35

I have an assignment for my CS class where it says to read a file with several test scores and asks me to sum and average them. While summing and averaging is easy, I am having problems with the file reading. The instructor said to use this syntax

Scanner scores=new Scanner(new File("scores.dat"));

However, this throws a FileNotFoundException, but I have checked over and over again to see if the file exists in the current folder, and after that, I figured that it had to do something with the permissions. I changed the permissions for read and write for everyone, but it still did not work and it still keeps throwing the error. Does anyone have any idea why this may be occurring?

EDIT: It was actually pointing to a directory up, however, I have fixed that problem. file.exists() returns true, however, when I try to put it in the scanner, it throws the filenotfoundexception

Here is all my code

import java.util.Scanner;
import java.io.*;
public class readInt{
        public static void main(String args[]){
                File file=new File("lines.txt");
                System.out.println(file.exists());
                Scanner scan=new Scanner(file);
        }
}
  • 5
    What is current directory? Try printing new File(".") – Steinar Oct 10 '13 at 22:59
  • 4
    Print the path of new File("scores.dat") and double-check to see if it exists in the expected directory. – Josh M Oct 10 '13 at 22:59
  • @Steinar it is searching in the correct directory, and it is giving the correct absolute path, however, the file is still not found – scrblnrd3 Oct 10 '13 at 23:03
  • 2
    What is the text of the exception? – user207421 Oct 10 '13 at 23:37
  • 3
    It's almost certain that you're in the wrong directory. Print new File("scores.dat").getAbsolutePath() and make sure the file's really in that location. – Hot Licks Oct 11 '13 at 1:53

10 Answers 10

54

There are a number situation where a FileNotFoundException may be thrown at runtime.

* **Information shown**
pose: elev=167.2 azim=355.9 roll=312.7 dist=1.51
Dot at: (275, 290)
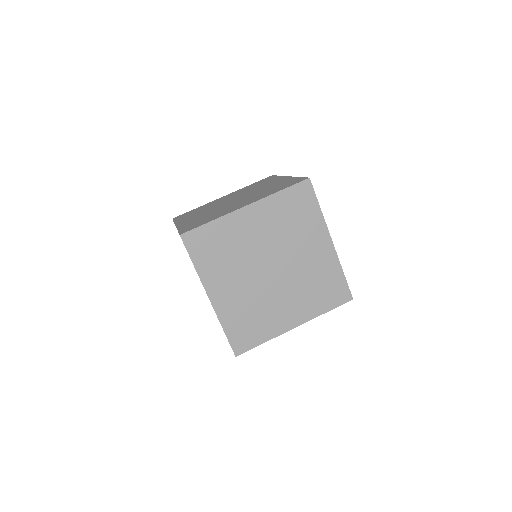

* **Exercise directions**
In the forum thread about reading a file of test scores, what does file.exists() return according to the asker's edit?

* **Output**
It returns true.